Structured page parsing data
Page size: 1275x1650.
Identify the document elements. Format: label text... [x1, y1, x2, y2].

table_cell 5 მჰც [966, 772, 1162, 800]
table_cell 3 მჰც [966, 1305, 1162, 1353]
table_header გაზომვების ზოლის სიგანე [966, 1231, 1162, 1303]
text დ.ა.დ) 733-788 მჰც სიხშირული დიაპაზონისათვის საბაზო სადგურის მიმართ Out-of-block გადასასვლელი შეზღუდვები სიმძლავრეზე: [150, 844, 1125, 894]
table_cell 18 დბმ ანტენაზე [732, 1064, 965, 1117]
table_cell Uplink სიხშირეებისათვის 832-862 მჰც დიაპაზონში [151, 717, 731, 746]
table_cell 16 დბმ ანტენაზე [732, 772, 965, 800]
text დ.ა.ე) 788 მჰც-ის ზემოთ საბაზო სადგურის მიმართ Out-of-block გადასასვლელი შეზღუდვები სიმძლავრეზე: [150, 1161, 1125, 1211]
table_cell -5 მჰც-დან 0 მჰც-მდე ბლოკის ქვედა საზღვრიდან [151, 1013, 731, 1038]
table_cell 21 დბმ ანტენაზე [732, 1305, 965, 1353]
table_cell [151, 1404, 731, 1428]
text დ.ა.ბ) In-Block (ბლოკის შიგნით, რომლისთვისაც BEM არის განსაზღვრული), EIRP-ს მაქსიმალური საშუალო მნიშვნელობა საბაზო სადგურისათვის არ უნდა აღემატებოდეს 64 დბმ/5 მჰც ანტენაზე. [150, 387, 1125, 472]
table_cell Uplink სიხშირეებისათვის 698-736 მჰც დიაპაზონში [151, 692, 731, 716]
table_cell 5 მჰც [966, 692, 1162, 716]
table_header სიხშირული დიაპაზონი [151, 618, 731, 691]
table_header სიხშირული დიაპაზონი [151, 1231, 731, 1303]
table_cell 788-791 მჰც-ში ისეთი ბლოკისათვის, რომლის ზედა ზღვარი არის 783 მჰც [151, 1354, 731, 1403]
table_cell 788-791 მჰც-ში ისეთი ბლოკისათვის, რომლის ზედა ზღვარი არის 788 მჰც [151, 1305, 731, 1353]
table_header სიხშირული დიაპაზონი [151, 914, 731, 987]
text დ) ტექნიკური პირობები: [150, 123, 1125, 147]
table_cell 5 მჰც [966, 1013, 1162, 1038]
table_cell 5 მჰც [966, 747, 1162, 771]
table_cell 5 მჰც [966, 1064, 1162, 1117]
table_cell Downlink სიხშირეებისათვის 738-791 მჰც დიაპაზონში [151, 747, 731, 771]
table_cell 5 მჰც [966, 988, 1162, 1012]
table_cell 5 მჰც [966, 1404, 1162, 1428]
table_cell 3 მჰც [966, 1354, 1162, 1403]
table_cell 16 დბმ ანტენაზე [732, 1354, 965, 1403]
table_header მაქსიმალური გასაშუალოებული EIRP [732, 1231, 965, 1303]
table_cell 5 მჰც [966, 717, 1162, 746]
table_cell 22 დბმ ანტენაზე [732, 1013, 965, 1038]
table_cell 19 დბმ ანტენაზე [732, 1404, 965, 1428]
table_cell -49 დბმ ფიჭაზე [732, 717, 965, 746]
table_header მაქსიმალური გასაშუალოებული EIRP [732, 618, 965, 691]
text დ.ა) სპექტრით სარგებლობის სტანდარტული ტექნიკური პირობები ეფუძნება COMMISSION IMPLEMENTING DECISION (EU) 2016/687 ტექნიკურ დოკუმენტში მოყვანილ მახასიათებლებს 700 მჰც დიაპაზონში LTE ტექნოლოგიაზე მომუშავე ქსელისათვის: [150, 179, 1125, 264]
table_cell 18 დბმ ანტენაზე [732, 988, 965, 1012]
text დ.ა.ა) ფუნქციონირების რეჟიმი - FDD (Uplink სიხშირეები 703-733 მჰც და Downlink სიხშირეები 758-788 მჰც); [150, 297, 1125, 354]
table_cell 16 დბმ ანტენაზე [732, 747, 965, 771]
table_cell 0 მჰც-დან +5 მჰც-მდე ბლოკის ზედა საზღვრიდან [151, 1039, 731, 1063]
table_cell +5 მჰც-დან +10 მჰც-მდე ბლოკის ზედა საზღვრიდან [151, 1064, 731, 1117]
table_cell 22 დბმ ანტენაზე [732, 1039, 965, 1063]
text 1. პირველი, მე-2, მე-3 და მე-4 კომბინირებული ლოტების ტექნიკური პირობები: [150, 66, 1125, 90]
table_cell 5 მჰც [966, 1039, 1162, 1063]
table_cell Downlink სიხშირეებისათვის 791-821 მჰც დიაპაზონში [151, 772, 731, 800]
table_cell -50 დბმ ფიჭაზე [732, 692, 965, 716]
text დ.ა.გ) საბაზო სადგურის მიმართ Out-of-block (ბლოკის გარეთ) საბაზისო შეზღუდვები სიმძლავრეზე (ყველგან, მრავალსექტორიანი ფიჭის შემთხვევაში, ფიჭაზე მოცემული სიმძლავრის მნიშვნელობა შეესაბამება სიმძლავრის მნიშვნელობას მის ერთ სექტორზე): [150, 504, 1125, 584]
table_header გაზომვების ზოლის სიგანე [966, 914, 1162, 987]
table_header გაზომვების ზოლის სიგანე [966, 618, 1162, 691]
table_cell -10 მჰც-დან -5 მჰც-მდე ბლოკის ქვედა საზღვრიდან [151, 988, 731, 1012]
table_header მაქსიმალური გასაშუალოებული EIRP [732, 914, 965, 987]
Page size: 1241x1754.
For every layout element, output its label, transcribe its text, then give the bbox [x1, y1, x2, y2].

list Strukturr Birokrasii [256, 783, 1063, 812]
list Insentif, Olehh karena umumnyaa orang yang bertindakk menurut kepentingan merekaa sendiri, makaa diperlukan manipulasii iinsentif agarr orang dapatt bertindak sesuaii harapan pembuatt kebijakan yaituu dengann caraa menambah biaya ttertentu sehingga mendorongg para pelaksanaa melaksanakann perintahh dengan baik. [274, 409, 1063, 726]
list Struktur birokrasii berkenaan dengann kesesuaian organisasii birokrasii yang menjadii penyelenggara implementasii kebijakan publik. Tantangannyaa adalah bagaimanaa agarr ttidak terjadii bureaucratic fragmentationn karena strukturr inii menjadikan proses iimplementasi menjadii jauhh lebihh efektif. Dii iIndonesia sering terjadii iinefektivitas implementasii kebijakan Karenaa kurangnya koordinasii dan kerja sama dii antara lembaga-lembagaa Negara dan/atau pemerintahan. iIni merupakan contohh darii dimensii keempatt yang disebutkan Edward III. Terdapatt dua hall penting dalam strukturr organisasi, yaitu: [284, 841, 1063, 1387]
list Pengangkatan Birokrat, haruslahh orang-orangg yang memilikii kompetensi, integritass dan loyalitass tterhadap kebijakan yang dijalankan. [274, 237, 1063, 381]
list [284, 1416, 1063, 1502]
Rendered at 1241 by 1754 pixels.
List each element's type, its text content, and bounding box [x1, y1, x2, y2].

→ Work request: From the entries above, extract each line containing "გაზომვების".

→ Final answer:
table_header გაზომვების ზოლის სიგანე [966, 1231, 1162, 1303]
table_header გაზომვების ზოლის სიგანე [966, 914, 1162, 987]
table_header გაზომვების ზოლის სიგანე [966, 618, 1162, 691]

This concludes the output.